Top of Excerpt

At the juncture of 150 Years, what are your thoughts on the Ceylon Tea industry?
Sri Lanka is making the transition from a Less Developed Country to a Middle Income Country. This shift has resulted in several challenges. One is that Sri Lankans now have higher wage expectations than workers in other tea producing countries such as Vietnam, Kenya and neighbouring India. Our per capita Gross Domestic Product, according to the IMF, is almost four times that of Kenya and double that of India. The cost of living is higher in Sri Lanka and our workers earn way more than their Indian and Kenyan counterparts, which in turn makes our cost of production very much higher. Our challenge then, is to increase productivity and quality, and add more value to our tea, so as to offset the higher cost of production resulting from higher wages.
Sri Lankans now have higher wage expectations than workers in other tea producing countries such as Vietnam, Kenya and neighbouring India. Our per capita Gross Domestic Product, according to the IMF, is almost four times that of Kenya and double that of India.
As we enter our 150th year, this is the biggest challenge we face. If we fail now, we can wave good bye to the tea industry.
What significance does the Ceylon Tea brand hold and how can the industry further leverage on this brand value?
Most of our advertising as a national brand goes into two areas of focus. One is the ‘Lion Logo' reserved exclusively for teas wholly manufactured and retail-packed in Sri Lanka. It is a trademark registered across the world. The other area is the ‘Ceylon Tea' brand, which has become more diluted since the country changed its English name to Sri Lanka some 40 years ago. This bit of gratuitous nationalism was a PR disaster for the industry: Ceylon is no longer a geographical name. Most countries are happy to have one name by which they are known to the world, such as Germany, India and Japan, and another in their local language, such as Deutschland, Bharat and Nippon. ‘Ceylon' as a brand is very important to us.
I hope the new constitution that is now being drafted will recognise Ceylon at least as a foreign-language name for Sri Lanka. This will help our case. At the moment ‘Ceylon' is no more than a historical name, rather like Taprobane and Serendip: little more than an arbitrary combination of letters not linked to a political entity; and as it is already widely used by people in many contexts, we cannot even claim it as a trademark. However, it is important to many products in addition to tea, such as Ceylon cinnamon and gemstones.
There is clearly a unique demand for Ceylon Tea. What must be done or is being planned to ensure the brand stays competitive in the international market?

Bottom of Excerpt
Top of Extracted material

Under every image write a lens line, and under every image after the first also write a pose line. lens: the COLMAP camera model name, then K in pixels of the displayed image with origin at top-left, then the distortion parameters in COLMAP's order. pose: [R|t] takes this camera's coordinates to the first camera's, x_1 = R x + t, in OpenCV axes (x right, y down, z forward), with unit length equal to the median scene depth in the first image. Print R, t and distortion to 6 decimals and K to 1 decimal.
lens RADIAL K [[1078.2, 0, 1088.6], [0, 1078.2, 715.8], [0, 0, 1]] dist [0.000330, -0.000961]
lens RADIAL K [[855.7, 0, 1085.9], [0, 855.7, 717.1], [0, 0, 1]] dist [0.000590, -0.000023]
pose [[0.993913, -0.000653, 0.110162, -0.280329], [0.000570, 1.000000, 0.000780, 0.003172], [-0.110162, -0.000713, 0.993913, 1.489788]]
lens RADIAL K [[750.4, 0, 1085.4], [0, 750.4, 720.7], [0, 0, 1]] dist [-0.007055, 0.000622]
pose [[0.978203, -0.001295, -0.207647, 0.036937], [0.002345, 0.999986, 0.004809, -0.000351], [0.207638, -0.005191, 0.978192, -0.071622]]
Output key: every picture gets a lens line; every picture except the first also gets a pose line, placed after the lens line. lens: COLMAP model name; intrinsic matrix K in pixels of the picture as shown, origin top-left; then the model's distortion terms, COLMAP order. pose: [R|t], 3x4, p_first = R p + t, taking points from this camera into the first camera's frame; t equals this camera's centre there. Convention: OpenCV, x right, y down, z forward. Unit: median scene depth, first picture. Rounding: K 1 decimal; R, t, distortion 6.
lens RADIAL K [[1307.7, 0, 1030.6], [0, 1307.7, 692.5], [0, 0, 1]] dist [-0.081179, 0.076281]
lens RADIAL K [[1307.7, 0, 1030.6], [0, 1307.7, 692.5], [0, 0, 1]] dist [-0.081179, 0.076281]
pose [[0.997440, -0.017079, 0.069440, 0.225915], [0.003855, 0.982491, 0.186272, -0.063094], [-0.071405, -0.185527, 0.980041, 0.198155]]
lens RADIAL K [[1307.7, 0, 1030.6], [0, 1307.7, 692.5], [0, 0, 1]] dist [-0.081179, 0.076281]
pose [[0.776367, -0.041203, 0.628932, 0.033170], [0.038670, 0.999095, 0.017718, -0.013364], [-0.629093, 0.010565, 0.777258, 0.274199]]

Bottom of Extracted material

▶ **Questions on the material**
A: In the Ceylon Tea interview, which teas may carry the 'Lion Logo'?
B: Arrange the lines of the entries as a JSON list of strings, one per line, starting at the line containing "Output key: every" and ending at the line containing "-0.185527, 0.980041, 0.198155]]".

▶ **Answers for the exercise**
A: Only teas wholly manufactured and retail-packed in Sri Lanka.

B:
[
  "Output key: every picture gets a lens line; every picture except the first also gets a pose line, placed after the lens line. lens: COLMAP model name; intrinsic matrix K in pixels of the picture as shown, origin top-left; then the model's distortion terms, COLMAP order. pose: [R|t], 3x4, p_first = R p + t, taking points from this camera into the first camera's frame; t equals this camera's centre there. Convention: OpenCV, x right, y down, z forward. Unit: median scene depth, first picture. Rounding: K 1 decimal; R, t, distortion 6.",
  "lens RADIAL K [[1307.7, 0, 1030.6], [0, 1307.7, 692.5], [0, 0, 1]] dist [-0.081179, 0.076281]",
  "lens RADIAL K [[1307.7, 0, 1030.6], [0, 1307.7, 692.5], [0, 0, 1]] dist [-0.081179, 0.076281]",
  "pose [[0.997440, -0.017079, 0.069440, 0.225915], [0.003855, 0.982491, 0.186272, -0.063094], [-0.071405, -0.185527, 0.980041, 0.198155]]"
]